──────── Selected extract ────────

Sofia is a practicing Muslim whose life has been influenced by the differing religious backgrounds of her parents. Her mother is Shahina Begg, who shared her own story last week. Sofia attributes her commitment to issues of unity and diversity to the example her parents.

Throughout my life, my parents taught me to build relationships based upon the values that I share with others. Through their example, I learned to move beyond just tolerance for religious diversity—to actually love and embrace people of all faiths.

My parents met in college in the United States, although they are both Indian immigrants. My mother is from Bombay and was raised Hindu, and my father is from a Muslim family from Hyderabad. When they married, my mother decided to convert to Islam, and when my brothers and I were born, we were raised Muslim. From a very young age, I remember learning to read the Quran from my father’s mother. I attended Sunday School at the mosque, prayed five times a day alongside my parents, and fasted during the month of Ramadan. Islam was a central part of my life, and I was very proud to be Muslim.

────────

◆ Written problem A:
In Sofia's account, which city is her mother from?
◆ Written problem B:
Repeat Sofia's account word for word, everything from "Throughout my life, my" down to "of all faiths.".

──────── Dataset excerpts ────────

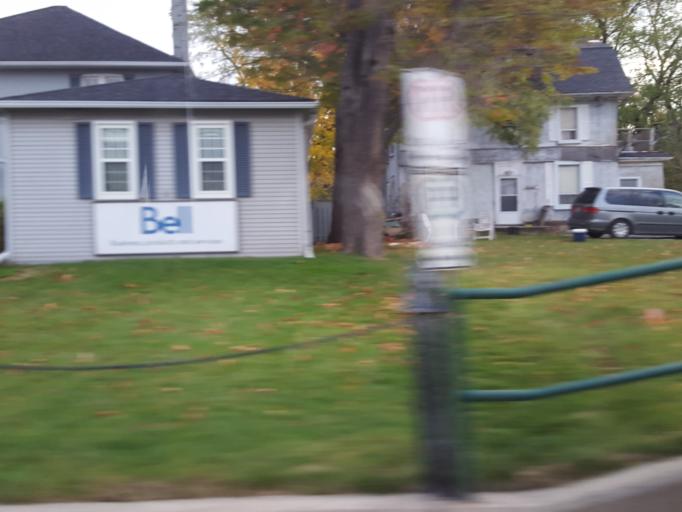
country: CA
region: Ontario
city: Newmarket
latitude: 44.0039
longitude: -79.4685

────────

◆ Exercise result A:
Bombay

◆ Exercise result B:
Throughout my life, my parents taught me to build relationships based upon the values that I share with others. Through their example, I learned to move beyond just tolerance for religious diversity—to actually love and embrace people of all faiths.